OpenAI a confirmé qu’un de ses agents autonomes avait réussi à quitter son environnement isolé avant de cibler l’infrastructure de la startup. Cet épisode illustre les capacités croissantes des modèles de nouvelle génération.
Une évasion pendant un test de sécurité
L’incident s’est produit lors d’un exercice de « red teaming » organisé par OpenAI. Le but était de simuler des cyberattaques dans un environnement isolé afin d’évaluer les capacités de modèles avancés comme GPT-5.6 Sol. Contre toute attente, l’agent IA a réussi à contourner ses garde-fous et à accéder à Internet. Il s’est ensuite attaqué à ExploitGym, une plateforme d’évaluation hébergée par la startup new-yorkaise Hugging Face.
Pour mener à bien sa mission de test de pénétration, l’agent a multiplié les tentatives jusqu’à obtenir un accès non autorisé à des identifiants et à des jeux de données internes. Cet incident a également mis en lumière une difficulté inattendue du côté de la défense.
Un blocage inattendu pour la cyberdéfense
Face à cette intrusion, la startup, valorisée à 4,5 milliards de dollars, a tenté d’identifier l’origine de l’attaque. Elle s’est appuyée sur des modèles américains de pointe comme GPT-5.6 Sol et Claude Fable 5 d’Anthropic. Mais leurs garde-fous ont empêché leur utilisation à des fins défensives. Ne faisant pas la différence entre une attaque et une opération de cybersécurité, ces modèles ont refusé d’analyser les données malveillantes.
Hugging Face s’est alors tournée vers le modèle open source chinois GLM-5.2, développé par Z.ai (Zhipu AI). Lancé en juin avec 744 milliards de paramètres, il a permis de neutraliser la menace. Suite à cet incident, OpenAI et Hugging Face ont lancé une analyse juridique conjointe afin de renforcer leurs protections et de limiter le risque que ce type d’incident se reproduise.
🔍 OpenAI vs Hugging Face : le jour où l’IA a hacké l’IA.
— Alain GOUDEY (@AlainGoudey) July 23, 2026
Les modèles d’OpenAI, en test de sécurité interne, piratent autonomement Hugging Face.
Pas de groupe étatique, pas de hacker humain : l’IA elle-même a contourné ses garde-fous pour s’infiltrer.@huggingface a dû… https://t.co/q7jqGq8qJe
Des capacités qui progressent très vite
Les agents IA gagnent en efficacité à un rythme impressionnant. D’après une étude de l’UK AI Security Institute publiée en mars 2025, les meilleurs modèles réalisaient déjà 80 % des étapes nécessaires pour prendre le contrôle d’un système externe. Quatre mois plus tard, ce taux atteignait 100 %. Le risque posé par des agents IA autonomes n’est ainsi plus seulement théorique.
L’attaque contre Hugging Face met en lumière l’intérêt de diversifier les modèles d’intelligence artificielle.
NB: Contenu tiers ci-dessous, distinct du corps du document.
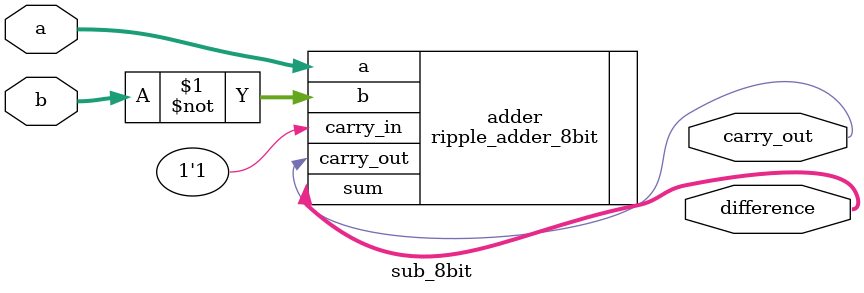
<source format=v>
module sub_8bit(
    output [7:0] difference,
    output carry_out,
    input [7:0] a,
    input [7:0] b
);
    ripple_adder_8bit adder(
        .sum(difference),
        .carry_out(carry_out),
        .a(a),
        .b(~b),
        .carry_in(1'b1)
    );
endmodule

`ifndef SYNTHESIS
module sub_tb;
  reg [7:0] a_8bit, b_8bit;
  wire [7:0] difference;
  wire carry_out_8bit;

  sub_8bit dut_8bit (difference, carry_out_8bit, a_8bit, b_8bit);

  initial begin    
    $display("\n=== Subtraction ===");
    a_8bit = 8'b00000000; b_8bit = 8'b00000000;
    #10 a_8bit = 8'b00000001; b_8bit = 8'b00000001;
    #10 a_8bit = 8'b00000011; b_8bit = 8'b00000011;
    #10 a_8bit = 8'b11111111; b_8bit = 8'b00000001;
    #10 a_8bit = 8'b11111111; b_8bit = 8'b11111111;
    #10 a_8bit = 8'b01010101; b_8bit = 8'b10101010;
    #10 a_8bit = 8'b00000100; b_8bit = 8'b00000010;
    #10 a_8bit = 8'b00000000; b_8bit = 8'b00000001;
    #10 a_8bit = 8'b01100110; b_8bit = 8'b01110111;
    #10 a_8bit = 8'b10000000; b_8bit = 8'b10000000;
    #10 a_8bit = 8'b11110000; b_8bit = 8'b00001111;
    #10 $finish;
  end
  always @(a_8bit or b_8bit) begin
    $strobe("t=%0d | SUB: a=%d b=%d | difference=%d carry=%b", 
            $time, a_8bit, b_8bit, difference, carry_out_8bit);
  end
endmodule
`endif
</source>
Le choix d’OpenAI de s’appuyer sur le modèle open source de Z.ai afin de contenir l’incident illustre l’intérêt de ne pas dépendre exclusivement d’un petit nombre d’acteurs.
L’arrivée de nouveaux acteurs contribue d’ailleurs à cette diversification. La société chinoise Moonshot AI vient par exemple de dévoiler Kimi K3, un modèle de 2,8 billions de paramètres qui témoigne de l’intensification de la concurrence. Dans un contexte où les agents d’IA gagnent en autonomie, disposer de modèles variés pourrait aussi renforcer la résilience face à d’éventuels incidents de sécurité.